There are lots of studies on human behaviour, including many on what people are looking for when they buy a property. When a buyer walks into your home, their gaze is usually focused squarely on the flaws. But can you blame them? It’s likely the largest purchase of their entire life, so being critical is part of the equation.
It’s hard to determine the things that will trigger different responses for a potential buyer. Maybe they walk in the front door and notice some scratches on the door itself. Perhaps your neighbour’s pooch comes screaming to the fence to greet them as an intruder. Could it be the way you’ve arranged your kitchen that turns them off?
There are lots of things that are possible to change in your home, but sometimes there are things that are uncontrollable. Here are four of them, and some advice on how to handle the problem.

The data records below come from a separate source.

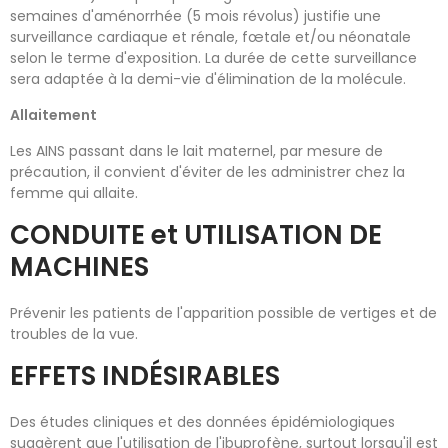
semaines d'aménorrhée (5 mois révolus) justifie une
surveillance cardiaque et rénale, fœtale et/ou néonatale
selon le terme d'exposition. La durée de cette surveillance
sera adaptée à la demi-vie d'élimination de la molécule.
Allaitement
Les AINS passant dans le lait maternel, par mesure de
précaution, il convient d'éviter de les administrer chez la
femme qui allaite.
CONDUITE et UTILISATION DE
MACHINES
Prévenir les patients de l'apparition possible de vertiges et de
troubles de la vue.
EFFETS INDÉSIRABLES
Des études cliniques et des données épidémiologiques
suggèrent que l'utilisation de l'ibuprofène, surtout lorsqu'il est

As agents, we make sure our client listens and stages their home, puts a fresh coat of paint on the walls and makes sure to hire a landscaper to manicure the lawns and bushes. But one thing that is completely out of anyone’s control is unruly neighbours. Maybe they keep a moose-sized dog in their backyard for “protection.” Maybe they stick their nose into everything that goes on in your property. Maybe their front yard is a total mess. Could it be all three? Sounds like something out of a horror movie. There isn’t much you can do in this situation, as unfortunately your hands are tied. Hopefully the next owner will choose to embrace the chaos and fit right in.
Rumour Has It
Rumours can travel at the speed of light in this day and age. Some may have a certain amount of truth to them, others can be straight imagination. What if your potential buyer ends up talking to your nosy neighbour and they hear about rumours that they city is planning to rezone some of the community? Disclosure is of the ultimate importance in the real estate process, so anything you can do to bring facts to the table can be critical. Buyers will ultimately appreciate being told the truth, and even if it makes them think twice about your home, it’s the ethical way to proceed. It’s very likely that full disclosure will help you find the right buyer, and ultimately the best deal available in the market.
Furniture That Won’t Fit
Most people won’t avoid buying a unit that they love just because their furniture doesn’t work in the place - usually they’ll buy it and make the furniture work. But every now and again we run into buyers who just can’t part with a particular piece. Maybe it’s something that has been in the family for a hundred years, or maybe it’s something dad made with his own two hands. A good real estate agent will be able to discover this information for the seller prior to the showing, giving you an opportunity to adjust your current furniture flow as best you can to account for this prized possession.
Too Many Offers
When the market is hot, it’s tempting to price your home in a manner to encourage multiple offers. This is likely going to be your best scenario for meeting your goals, but often this can backfire and put off legitimate potential buyers. Remember that for them, buying a home is a stressful endeavour, and having to bid on a property in a blind auction only adds to the urgency of the matter at hand. Good advice is always helpful in this scenario, so make sure you speak with a diligent real estate agent to get a good understanding of the different ways to price your home for maximum effectiveness.
When it comes down to it, dealing with a buyer who sees flaws in your home is very common. There are some things you can control, some that you can’t. The proper course of action is always to be proactive, diligent and provide potential buyers with full disclosure of any facts that are relevant to the purchase. You’ll end up finding a qualified buyer who loves your home.